Reinvesting key to long term savings

17 January 2011

Reinvesting dividends allows investors to benefit from compounding.

Across the UK 67.8% of investors reveal a tendency to reinvest their dividends with the highest proportions in Wales and Scotland where close to three-quarters of shareholders are more inclined to reinvest; whereas, investors in Northern Ireland and the Midlands are most likely to take dividends as cash.

Average UK share dividend payments topped £250 in 2010 - equating to approximately 2.5% of an average UK share portfolio of £9,780 - according to Equiniti, the UK’s leading share registration and financial services business process outsourcing (BPO) specialist.

Reinvesting dividends allows investors to benefit from compounding.

Equiniti Investment Services Director, Mark Taylor says; "I can understand why some people may take the money, but by taking a long-term view of shares and dividends with regular top-up investing, perhaps through a direct debit arrangement, is one good way of building up a reasonable nest egg for the future.”

For example, any dividend reinvested pre-2010 in the FTSE 100 Index would have reaped an additional return of 9.0% as a result of the rise in the index for the year ending December 31, 2010.

On the flip side the third of investors (32.2%) who tend to take dividends as cash payments may lose out in two ways:

  1. Spending dividend payouts over saving removes the return from future share dividend payments that would apply to the additional shares bought as a result of reinvesting.
  2. The recent VAT rise by 2.5% to 20% is a tax on consumption; spending rather than saving costs investors more in 2011.
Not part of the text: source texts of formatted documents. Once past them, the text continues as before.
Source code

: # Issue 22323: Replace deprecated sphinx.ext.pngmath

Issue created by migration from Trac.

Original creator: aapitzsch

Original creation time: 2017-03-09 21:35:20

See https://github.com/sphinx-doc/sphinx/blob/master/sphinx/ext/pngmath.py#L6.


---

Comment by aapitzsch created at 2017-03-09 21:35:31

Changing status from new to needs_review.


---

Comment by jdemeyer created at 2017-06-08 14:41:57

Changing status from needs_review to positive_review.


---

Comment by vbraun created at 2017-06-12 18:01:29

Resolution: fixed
The findings stem from Equiniti research of more than 1,300 active investors in late 2010 that revealed a number of interesting behaviours. 

Mr Taylor says; “Many people prefer money in their pocket today over the promise of future payment, however the impact of interest compounding over time is how investors may benefit in the long term.”

As background, Londoners, on average, have the largest share portfolios averaging over £25,000 followed by investors in South West England and in Wales.

Equiniti’s research also revealed that investors on average hold shares in five separate companies, with investors in London and Northern Ireland most diversified with 5.8 and 6.2 respectively.

Whereas, investors in the Midlands and North East have the least diversified portfolios with 4.3 and 4.4 companies on average, respectively.

“Portfolio diversity is critical to managing risk for investors. The old adage of all eggs in one basket is so true when it comes to shares. Investors need to understand how they can spread risk,” Mr Taylor says.